[PROVIDED INFORMATION start]

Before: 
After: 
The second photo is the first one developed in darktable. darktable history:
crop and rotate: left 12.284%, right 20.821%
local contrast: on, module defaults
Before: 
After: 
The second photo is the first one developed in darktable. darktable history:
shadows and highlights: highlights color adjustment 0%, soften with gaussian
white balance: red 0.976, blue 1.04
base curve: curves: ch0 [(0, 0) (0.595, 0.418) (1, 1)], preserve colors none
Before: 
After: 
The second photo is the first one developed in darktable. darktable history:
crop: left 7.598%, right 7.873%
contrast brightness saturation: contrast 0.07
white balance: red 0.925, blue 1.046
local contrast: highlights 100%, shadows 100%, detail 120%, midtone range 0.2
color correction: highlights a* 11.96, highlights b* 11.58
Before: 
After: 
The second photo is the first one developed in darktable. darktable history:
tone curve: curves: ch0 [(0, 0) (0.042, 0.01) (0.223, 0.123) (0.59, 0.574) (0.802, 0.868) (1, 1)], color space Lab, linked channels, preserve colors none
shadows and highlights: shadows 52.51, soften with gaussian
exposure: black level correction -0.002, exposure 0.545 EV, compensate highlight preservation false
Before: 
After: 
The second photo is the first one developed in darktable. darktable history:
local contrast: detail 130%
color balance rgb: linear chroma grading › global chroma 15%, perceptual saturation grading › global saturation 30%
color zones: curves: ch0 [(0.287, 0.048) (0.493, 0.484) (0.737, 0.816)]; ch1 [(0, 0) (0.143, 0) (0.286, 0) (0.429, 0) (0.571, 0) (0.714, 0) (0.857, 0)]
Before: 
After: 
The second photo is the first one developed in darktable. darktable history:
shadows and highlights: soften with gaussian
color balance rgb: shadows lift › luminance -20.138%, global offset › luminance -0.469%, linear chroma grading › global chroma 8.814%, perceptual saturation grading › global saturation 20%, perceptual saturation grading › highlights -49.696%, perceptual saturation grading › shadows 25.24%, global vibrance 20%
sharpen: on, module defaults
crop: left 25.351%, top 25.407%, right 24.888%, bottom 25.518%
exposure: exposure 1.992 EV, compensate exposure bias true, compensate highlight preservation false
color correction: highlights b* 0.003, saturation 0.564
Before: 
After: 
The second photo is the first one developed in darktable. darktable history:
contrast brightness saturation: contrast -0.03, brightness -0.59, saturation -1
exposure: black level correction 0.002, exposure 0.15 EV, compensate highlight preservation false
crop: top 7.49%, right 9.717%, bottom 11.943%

[PROVIDED INFORMATION end]

* TASK DETAILS
Rewrite every one of the records above, putting "edited" wherever "developed" occurs and leaving everything else unchanged.

* RESULT OF THIS EXERCISE
Before: 
After: 
The second photo is the first one edited in darktable. darktable history:
crop and rotate: left 12.284%, right 20.821%
local contrast: on, module defaults
Before: 
After: 
The second photo is the first one edited in darktable. darktable history:
shadows and highlights: highlights color adjustment 0%, soften with gaussian
white balance: red 0.976, blue 1.04
base curve: curves: ch0 [(0, 0) (0.595, 0.418) (1, 1)], preserve colors none
Before: 
After: 
The second photo is the first one edited in darktable. darktable history:
crop: left 7.598%, right 7.873%
contrast brightness saturation: contrast 0.07
white balance: red 0.925, blue 1.046
local contrast: highlights 100%, shadows 100%, detail 120%, midtone range 0.2
color correction: highlights a* 11.96, highlights b* 11.58
Before: 
After: 
The second photo is the first one edited in darktable. darktable history:
tone curve: curves: ch0 [(0, 0) (0.042, 0.01) (0.223, 0.123) (0.59, 0.574) (0.802, 0.868) (1, 1)], color space Lab, linked channels, preserve colors none
shadows and highlights: shadows 52.51, soften with gaussian
exposure: black level correction -0.002, exposure 0.545 EV, compensate highlight preservation false
Before: 
After: 
The second photo is the first one edited in darktable. darktable history:
local contrast: detail 130%
color balance rgb: linear chroma grading › global chroma 15%, perceptual saturation grading › global saturation 30%
color zones: curves: ch0 [(0.287, 0.048) (0.493, 0.484) (0.737, 0.816)]; ch1 [(0, 0) (0.143, 0) (0.286, 0) (0.429, 0) (0.571, 0) (0.714, 0) (0.857, 0)]
Before: 
After: 
The second photo is the first one edited in darktable. darktable history:
shadows and highlights: soften with gaussian
color balance rgb: shadows lift › luminance -20.138%, global offset › luminance -0.469%, linear chroma grading › global chroma 8.814%, perceptual saturation grading › global saturation 20%, perceptual saturation grading › highlights -49.696%, perceptual saturation grading › shadows 25.24%, global vibrance 20%
sharpen: on, module defaults
crop: left 25.351%, top 25.407%, right 24.888%, bottom 25.518%
exposure: exposure 1.992 EV, compensate exposure bias true, compensate highlight preservation false
color correction: highlights b* 0.003, saturation 0.564
Before: 
After: 
The second photo is the first one edited in darktable. darktable history:
contrast brightness saturation: contrast -0.03, brightness -0.59, saturation -1
exposure: black level correction 0.002, exposure 0.15 EV, compensate highlight preservation false
crop: top 7.49%, right 9.717%, bottom 11.943%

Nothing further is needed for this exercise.